THE TASK |
Give a verbatim quotation of every record.

TASK INPUTS |
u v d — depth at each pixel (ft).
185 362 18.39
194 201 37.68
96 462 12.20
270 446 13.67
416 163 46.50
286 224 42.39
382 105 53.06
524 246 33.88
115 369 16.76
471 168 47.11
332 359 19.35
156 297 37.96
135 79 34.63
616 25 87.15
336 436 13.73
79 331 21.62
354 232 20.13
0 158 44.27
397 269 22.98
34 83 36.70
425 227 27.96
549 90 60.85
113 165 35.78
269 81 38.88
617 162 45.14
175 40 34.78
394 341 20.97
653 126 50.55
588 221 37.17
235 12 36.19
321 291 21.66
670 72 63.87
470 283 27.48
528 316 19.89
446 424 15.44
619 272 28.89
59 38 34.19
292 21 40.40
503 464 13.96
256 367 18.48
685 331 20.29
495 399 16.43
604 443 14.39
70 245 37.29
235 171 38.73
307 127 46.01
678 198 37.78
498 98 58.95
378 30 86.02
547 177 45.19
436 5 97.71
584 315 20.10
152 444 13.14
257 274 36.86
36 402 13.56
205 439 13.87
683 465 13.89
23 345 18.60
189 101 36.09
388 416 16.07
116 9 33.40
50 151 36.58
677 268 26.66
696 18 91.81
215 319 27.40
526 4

EXERCISE SOLUTION |
u v d — depth at each pixel (ft).
185 362 18.39
194 201 37.68
96 462 12.20
270 446 13.67
416 163 46.50
286 224 42.39
382 105 53.06
524 246 33.88
115 369 16.76
471 168 47.11
332 359 19.35
156 297 37.96
135 79 34.63
616 25 87.15
336 436 13.73
79 331 21.62
354 232 20.13
0 158 44.27
397 269 22.98
34 83 36.70
425 227 27.96
549 90 60.85
113 165 35.78
269 81 38.88
617 162 45.14
175 40 34.78
394 341 20.97
653 126 50.55
588 221 37.17
235 12 36.19
321 291 21.66
670 72 63.87
470 283 27.48
528 316 19.89
446 424 15.44
619 272 28.89
59 38 34.19
292 21 40.40
503 464 13.96
256 367 18.48
685 331 20.29
495 399 16.43
604 443 14.39
70 245 37.29
235 171 38.73
307 127 46.01
678 198 37.78
498 98 58.95
378 30 86.02
547 177 45.19
436 5 97.71
584 315 20.10
152 444 13.14
257 274 36.86
36 402 13.56
205 439 13.87
683 465 13.89
23 345 18.60
189 101 36.09
388 416 16.07
116 9 33.40
50 151 36.58
677 268 26.66
696 18 91.81
215 319 27.40
526 4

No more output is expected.